Les feuilles commencent à tomber fin septembre. Doucement d’abord, puis en masse à partir de mi-octobre. Laissées sur place, elles forment rapidement un tapis compact qui étouffe la pelouse en bloquant la lumière et en retenant l’humidité – un environnement où les moisissures se développent sans entrave.
La période optimale s’étend de septembre à novembre. Trois passages espacés permettent de mieux maîtriser le travail qu’un grand nettoyage unique en novembre, quand les feuilles sont déjà partiellement décomposées et collées au sol.
Pour le ramassage, deux méthodes selon la taille du terrain : le râteau classique pour les petites surfaces, le souffleur électrique ou thermique pour les jardins de plus de 100 m². Un souffleur regroupe les feuilles en andains en vingt minutes – le même travail au râteau demanderait quarante minutes. Le râteau reste pour les coins, les massifs et les zones étroites.

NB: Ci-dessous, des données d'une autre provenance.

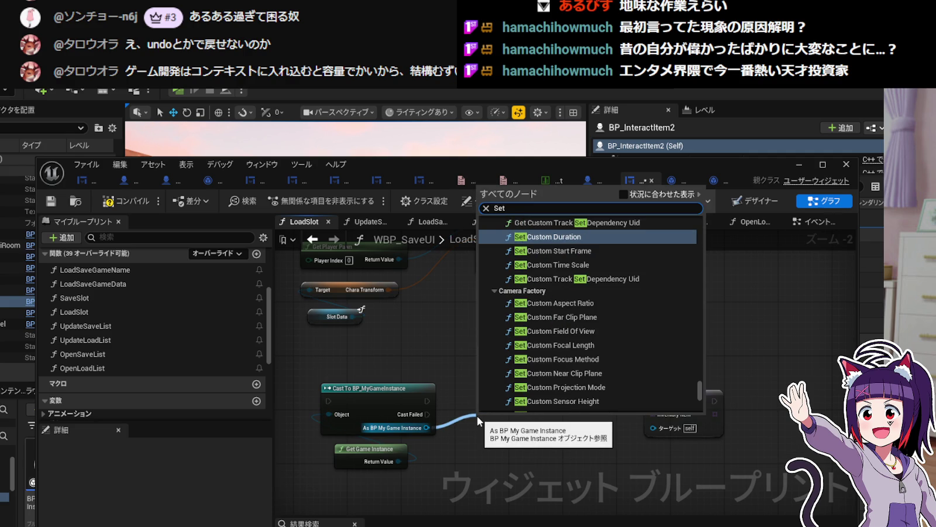
type(" G")
key("BackSpace")
key("BackSpace")
type("A")
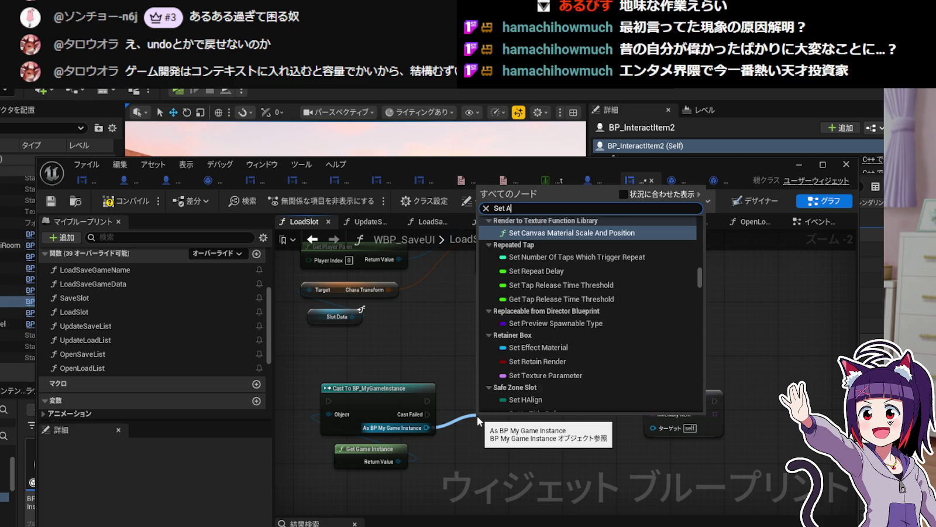
type("rchived")
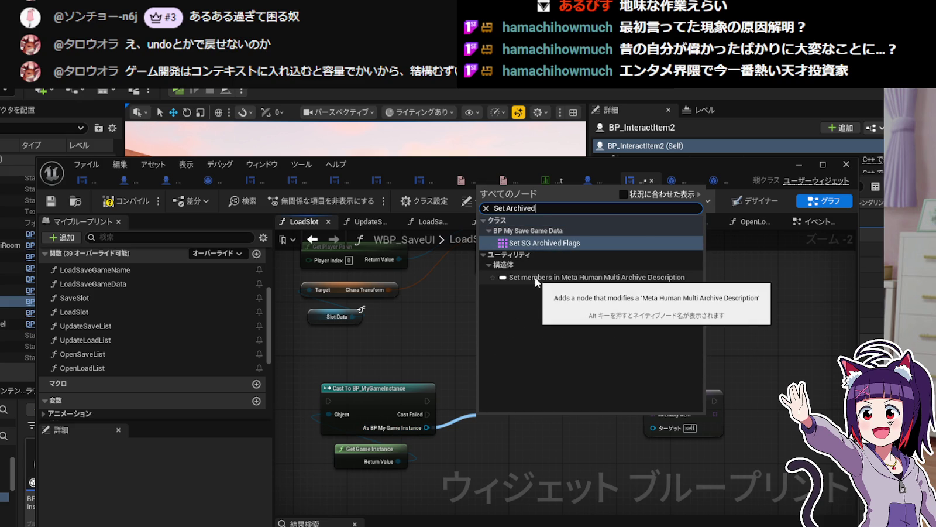
key("BackSpace")
key("BackSpace")
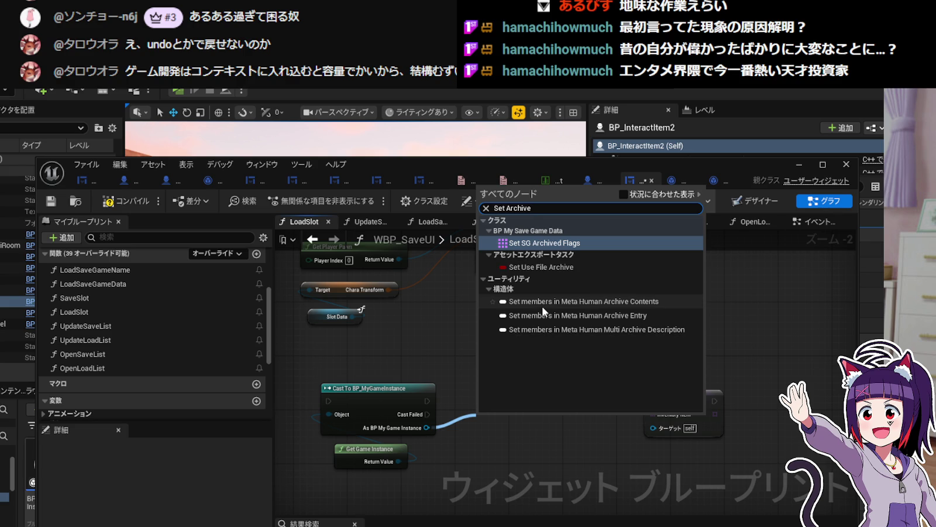
key("BackSpace")
key("BackSpace")
key("BackSpace")
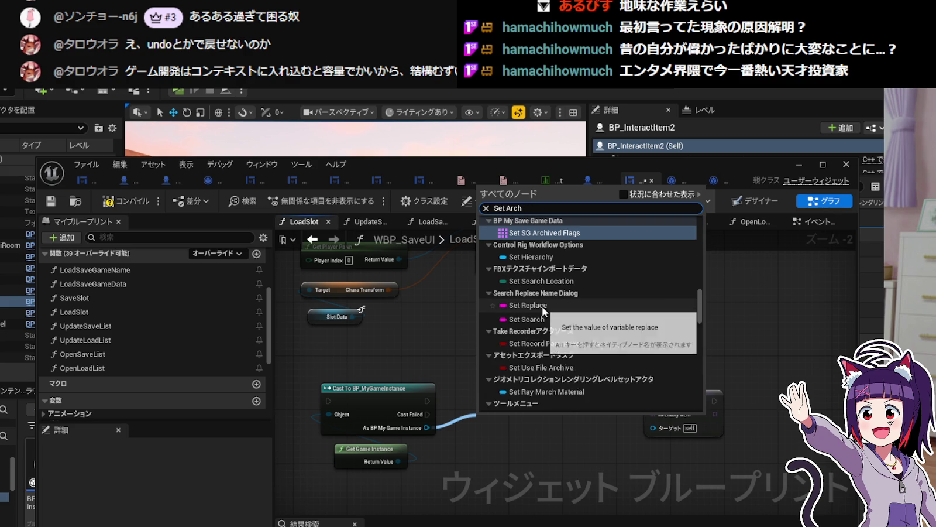
key("BackSpace")
key("BackSpace")
key("BackSpace")
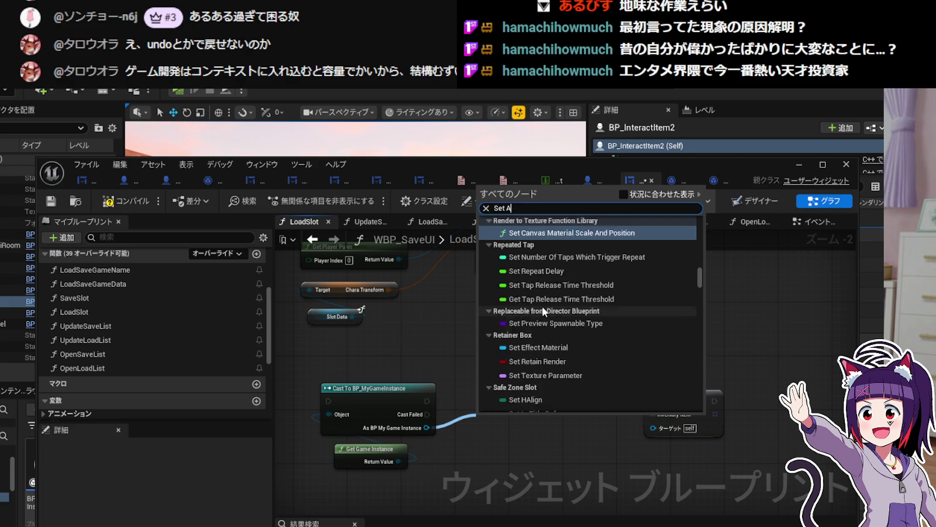
key("Escape")
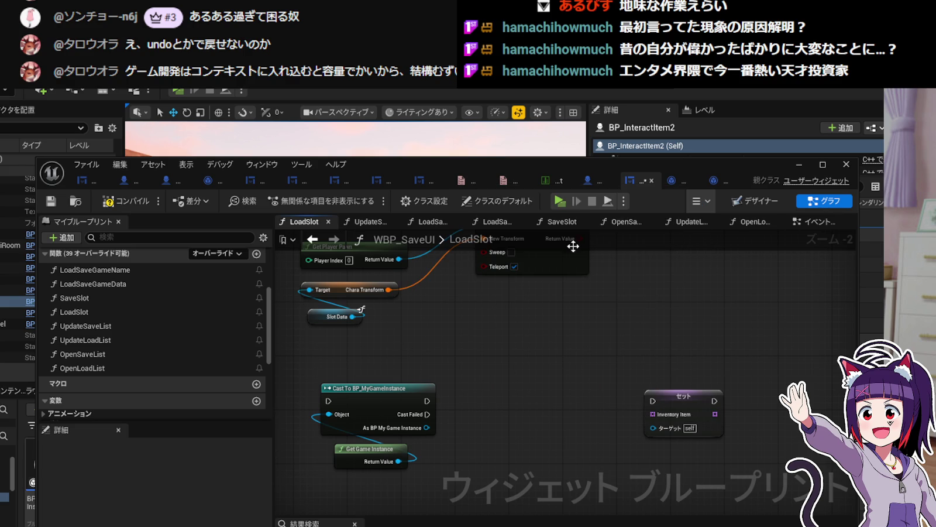
left_click(587, 180)
Close the BP_InteractItem blueprint and bring up BP_MyGameInstance.
left_click(626, 179)
left_click(591, 179)
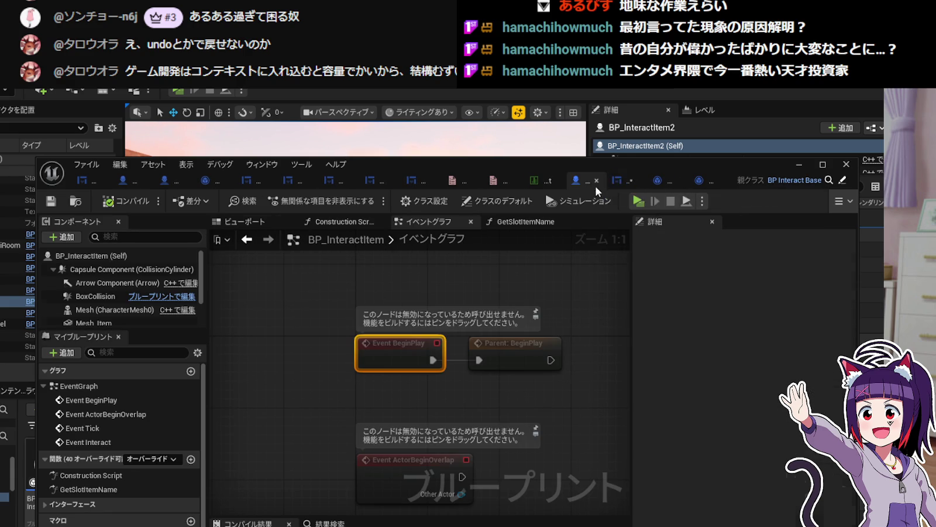
left_click(597, 181)
left_click(679, 180)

Les feuilles ramassées peuvent nourrir votre jardin. Mises en tas dans un coin du terrain, elles se décomposent en six à douze mois et produisent un compost de qualité. On peut aussi les utiliser frais comme mulch sur les massifs – cinq à huit centimètres suffisent pour protéger les racines des premières gelées.
Un jardin dont la pelouse reste couverte de feuilles tout l’hiver redémarre plus difficilement au printemps. Les semis tardifs montent moins bien, la mousse progresse. C’est aussi simple que ça.
Tailler les arbustes avant octobre : le bon geste au bon moment
La taille d’automne obéit à une règle stricte : elle doit être terminée avant les premières gelées. Tailler après, c’est laisser des plaies fraîches exposées au froid – les branches gèlent depuis la coupe et les dégâts peuvent remonter jusqu’au bois de plusieurs années.
Quelles essences tailler en priorité ? Les haies persistantes (thuyas, lauriers, ifs) se taillent bien entre fin août et fin septembre pour une mise en forme. Les rosiers trémières et buissons se raccourcissent davantage – on enlève un tiers à la moitié selon leur vigueur. Les arbustes d’ornement qui fleurissent en été (buddleia, spirée) peuvent attendre février, mais leurs branches mortes doivent disparaître maintenant.
Pour aller plus loin : Arroser son jardin en canicule sans gaspiller l’eau.
- Tailler les arbustes à floraison printanière (forsythia, lilas) en automne : vous supprimez les bourgeons floraux formés pendant l’été
- Utiliser des sécateurs mal affûtés : les coupes écrasées ouvrent la porte aux champignons
- Tailler par temps de pluie : les spores de maladies fongiques se propagent sur les outils humides
- Laisser les déchets de taille au sol sans les ramasser : ils hivernent souvent avec des larves ou des spores dormantes
Pour les outils, un sécateur bien affûté pour les tiges jusqu’à deux centimètres, un élagateur pour les branches plus grosses. Désinfecter la lame entre chaque arbuste avec de l’alcool à 70° – geste rapide, qui réduit vraiment la propagation des maladies d’un plant à l’autre.
Planter les bulbes d’automne : les réponses aux trois questions qui reviennent

Quand planter les tulipes et jonquilles ?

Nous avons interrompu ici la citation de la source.